Günümüzde de siyasetlerin, ideolojilerin, ekonomilerin ve kültürlerin dine karşı tutumu onların toplum üzerindeki etkinlikleriyle doğru orantılıdır. Küresel stratejilerin tamamına yakınının da din odaklı olmasının nedeni budur.
İslam dini bireylerin bağımsız, özgür, egemen, üretken, sorumlu ve güç karşısında eğilmeyen insanlardan oluşmasını ister. Bu insan tipi İslam coğrafyasına egemen olmak isteyen güçlerin işini zorlaştırmaktadır. Egemen gücün istediği ise yumuşak başlı olan, çıkar endeksli davranan, tüketim odaklı ve ecnebiyle işbirliğine yatkın insan modelidir. Bu tür bir insan modelinin inşası da ancak dinin algı biçimini değiştirmekle mümkündür. Bunun yolu da “öteki din” inşa etmekten geçmektedir.
Dinin siyasal/emperyal bir araç olarak kullanılabilmesi için ilk önce yapılması gereken şey ötekileştirmedir. Yani yapay, sahte ve amaçlara uygun bir biçimde dinin yeniden inşa edilmesidir. Özelde İslam dünyasında, genelde ise bütün Doğu’da İngiltere ve Amerika’nın bunu çok başarılı biçimde yaptığı bilinmektedir.
Bilindiği gibi toplumlar, topraklar ve kaynaklar üzerinde egemenlik kurmak isteyen güçler işe, din üzerinde egemenlik kurmakla başlar. Bu bağlamda Prof. Dr. Nadim Macit’in son çalışması olan “Öteki Din” kitabı zihinleri uyaran veriler sunmaktadır.
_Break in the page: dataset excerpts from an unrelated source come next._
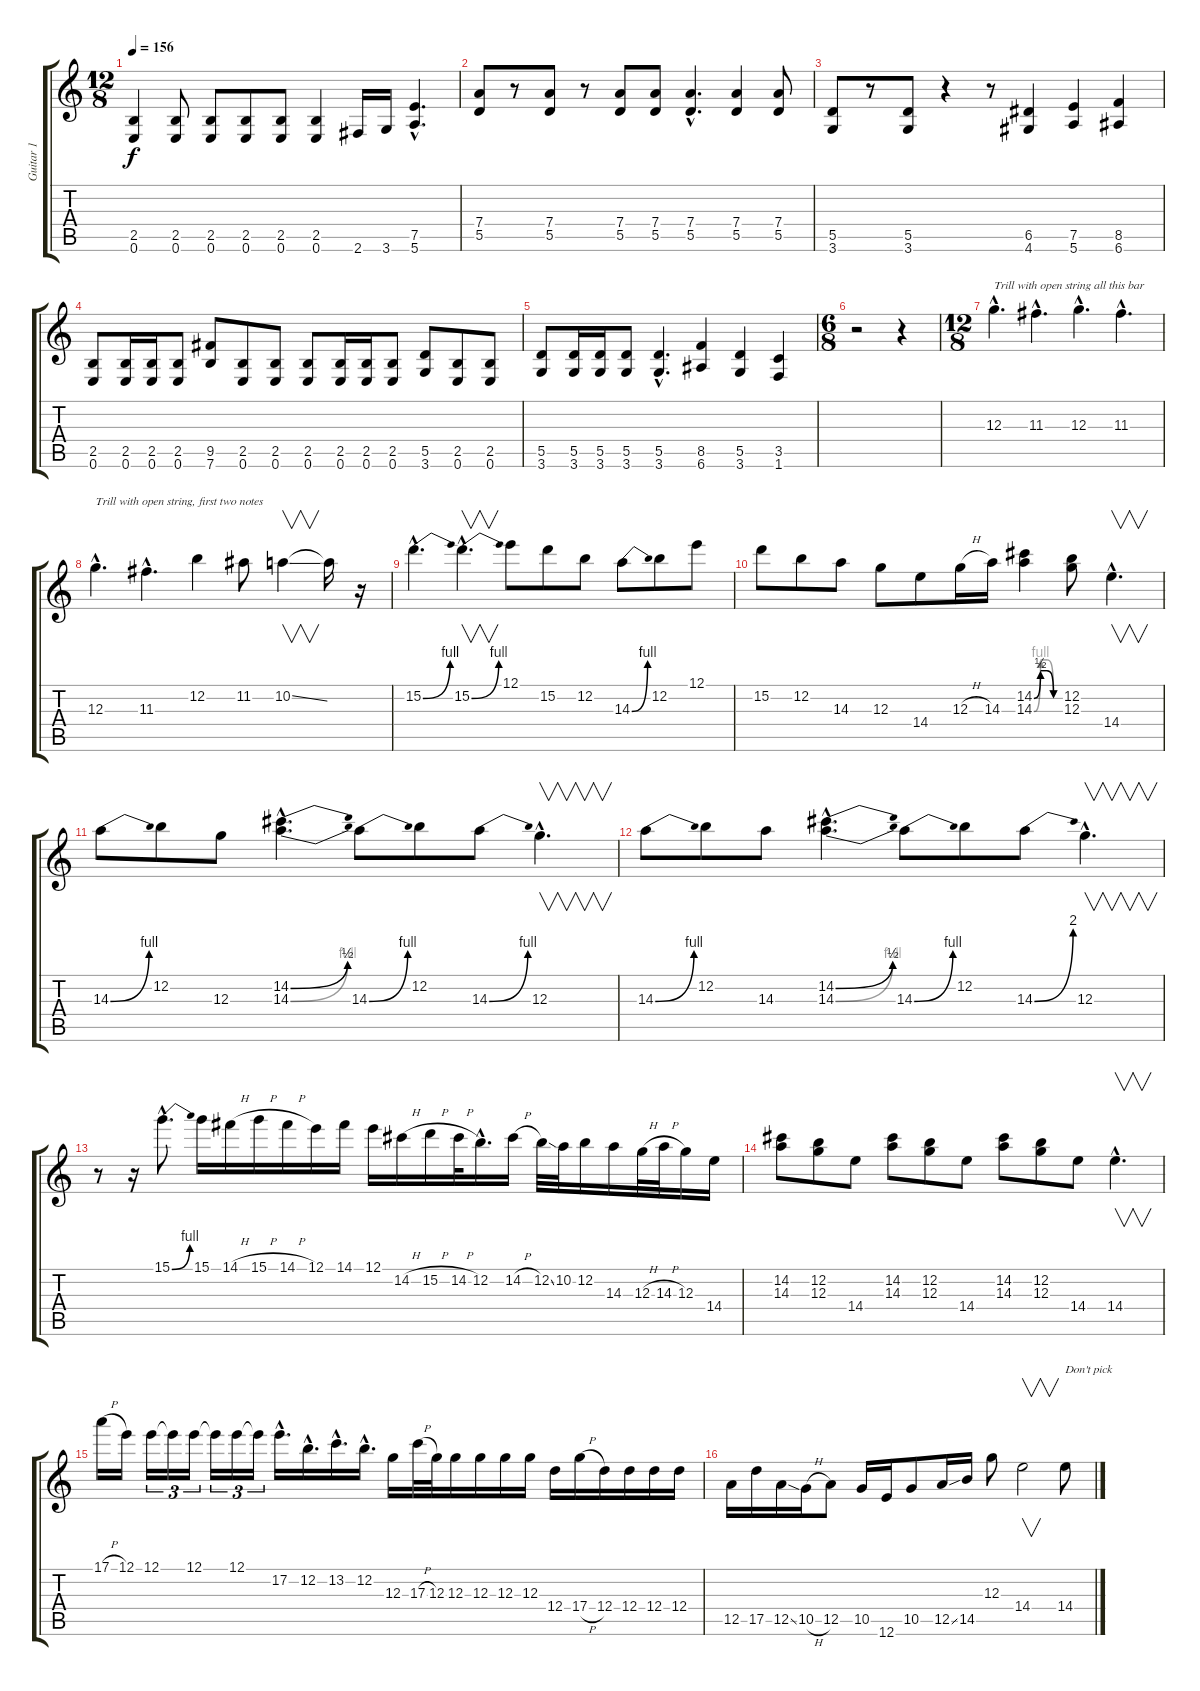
\track ("Guitar 1" "Guitar 1") {instrument distortionguitar}
\staff {score tabs}
\tuning (E4 B3 G3 D3 A2 E2) {hide}
\ts (12 8)
\tempo 156
\clef g2
\ks c
(2.5 0.6).4{dy f} (2.5 0.6).8 (2.5 0.6).8 (2.5 0.6).8 (2.5 0.6).8 (2.5 0.6).4 2.6.16 3.6.16 (7.5{hac} 5.6{hac}).4{d} |
(7.4 5.5).8 r.8 (7.4 5.5).8 r.8 (7.4 5.5).8 (7.4 5.5).8 (7.4{hac} 5.5{hac}).4{d} (7.4 5.5).4 (7.4 5.5).8 |
(5.5 3.6).8 r.8 (5.5 3.6).8 r.4 r.8 (6.5 4.6).4 (7.5 5.6).4 (8.5 6.6).4 |
(2.5 0.6).8 (2.5 0.6).16 (2.5 0.6).16 (2.5 0.6).8 (9.5 7.6).8 (2.5 0.6).8 (2.5 0.6).8 (2.5 0.6).8 (2.5 0.6).16 (2.5 0.6).16 (2.5 0.6).8 (5.5 3.6).8 (2.5 0.6).8 (2.5 0.6).8 |
(5.5 3.6).8 (5.5 3.6).16 (5.5 3.6).16 (5.5 3.6).8 (5.5{hac} 3.6{hac}).4{d} (8.5 6.6).4 (5.5 3.6).4 (3.5 1.6).4 |
\ts (6 8)
r.2 r.4 |
\ts (12 8)
12.3{hac}.4{d txt "Trill with open string all this bar "} 11.3{hac}.4{d} 12.3{hac}.4{d} 11.3{hac}.4{d} |
12.3{hac}.4{d txt "Trill with open string, first two notes"} 11.3{hac}.4{d} 12.2.4 11.2.8 10.2{ss}.4{v} 10.2{t}.16 r.16 |
15.2{be (bend 0 0 60 4) hac}.4{d} 15.2{be (bend 0 0 60 4) hac}.4{v d} 12.1.8 15.2.8 12.2.8 14.3{be (bend 0 0 60 4)}.8 12.2.8 12.1.8 |
15.2.8 12.2.8 14.3.8 12.3.8 14.4.8 12.3{h}.16 14.3.16 (14.2{be (custom 0 0 15 2 30 2 45 0 60 0)} 14.3{be (custom 0 0 15 4 30 4 45 0 60 0)}).4 (12.2 12.3).8 14.4{hac}.4{v d} |
14.3{be (bend 0 0 60 4)}.8 12.2.8 12.3.8 (14.2{be (bend 0 0 60 2) hac} 14.3{be (bend 0 0 60 4) hac}).4{d} 14.3{be (bend 0 0 60 4)}.8 12.2.8 14.3{be (bend 0 0 60 4)}.8 12.3{hac}.4{v d} |
14.3{be (bend 0 0 60 4)}.8 12.2.8 14.3.8 (14.2{be (bend 0 0 60 2) hac} 14.3{be (bend 0 0 60 4) hac}).4{d} 14.3{be (bend 0 0 60 4)}.8 12.2.8 14.3{be (bend 0 0 60 8)}.8 12.3{hac}.4{v d} |
r.8 r.16 15.1{be (bend 0 0 60 4) hac}.8{d} 15.1.16 14.1{h}.16 15.1{h}.16 14.1{h}.16 12.1.16 14.1.16 12.1.16 14.2{h}.16 15.2{h}.16 14.2{h}.32 12.2{hac}.16{d} 14.2{h}.16 12.2{ss}.32 10.2.32 12.2.16 14.3.16 12.3{h}.32 14.3{h}.32 12.3.16 14.4.16 |
(14.2 14.3).8 (12.2 12.3).8 14.4.8 (14.2 14.3).8 (12.2 12.3).8 14.4.8 (14.2 14.3).8 (12.2 12.3).8 14.4.8 14.4{hac}.4{v d} |
17.1{h}.16 12.1.16 12.1.16{tu (3 2)} 12.1{t}.16{tu (3 2)} 12.1.16{tu (3 2)} 12.1{t}.16{tu (3 2)} 12.1.16{tu (3 2)} 12.1{t}.16{tu (3 2)} 17.2{hac}.16{d} 12.2{hac}.16{d} 13.2{hac}.16{d} 12.2{hac}.16{d} 12.3.16 17.3{h}.32 12.3.32 12.3.16 12.3.16 12.3.16 12.3.16 12.4.16 17.4{h}.16 12.4.16 12.4.16 12.4.16 12.4.16 |
12.5.16 17.5.16 12.5{ss}.16 10.5{h}.16 12.5.8 10.5.16 12.6.16 10.5.8 12.5{ss}.16 14.5.16 12.3.8 14.4.2{v} 14.4.8{txt "Don't pick"}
Prof. Macit “Öteki Din” i şöyle tarifi etmektedir: “Egemen gücün, politik ve stratejik hedeflerine uyumlu din anlayışıdır.../... Öteki; kendini üstün gören gücün ürettiği ve ortak olarak yanına aldığı ötekidir. Kur’an’ın dilinden, maksatlarından, Hz. Muhammed’in sözünden ve duruşundan uzaktır.../... İslam’ın içinden özel amaç ve hedeflere bağlı olarak üretilen anlayışı karşılar.../... İslam’ın çarpıtılmış, dönüştürülmüş biçimidir”.
Profesör Macit, “Öteki Din” ihtiyacının neden kaynaklandığını da şöyle anlatır: “Düşüncenin ve anlam arayışının değil, alıntılama ve kopyalamanın; İslam’ı yeniden anlamanın değil, egemen güçlerin politik ve stratejik hedeflerine uydurmanın; birleşmenin, bir arada yaşamanın değil, ırkçılığın, ayrımcılığın ve bölücülüğün... aracıdır”. Son yıllarda İslam dininin başına “radikal”, “ayarlı”, “ılımlı” sıfatlarını ekleyenlerin tamamı aynı amacı farklı yöntemlerle gerçekleştirmeye çalışanlardır. Bu bağlamda medyada da “Avrupa İslam’ı” ya da “Amerika İslam’ı” gibi tabirlerden “İslamcı Terör” gibi söylemlerden de geçilmez olması da tesadüf değildir.
Olan biten her şey, sahte, öteki bir din inşa etmenin ulaştığı aşamayı göstermektedir. Prof. Dr. Nadim Macit’in “Öteki Din” adlı bu eseri olanın, bitenin gerçek yüzünü anlamada ciddi bir referans kaynağı niteliğindedir. Tabii okuyanlar için!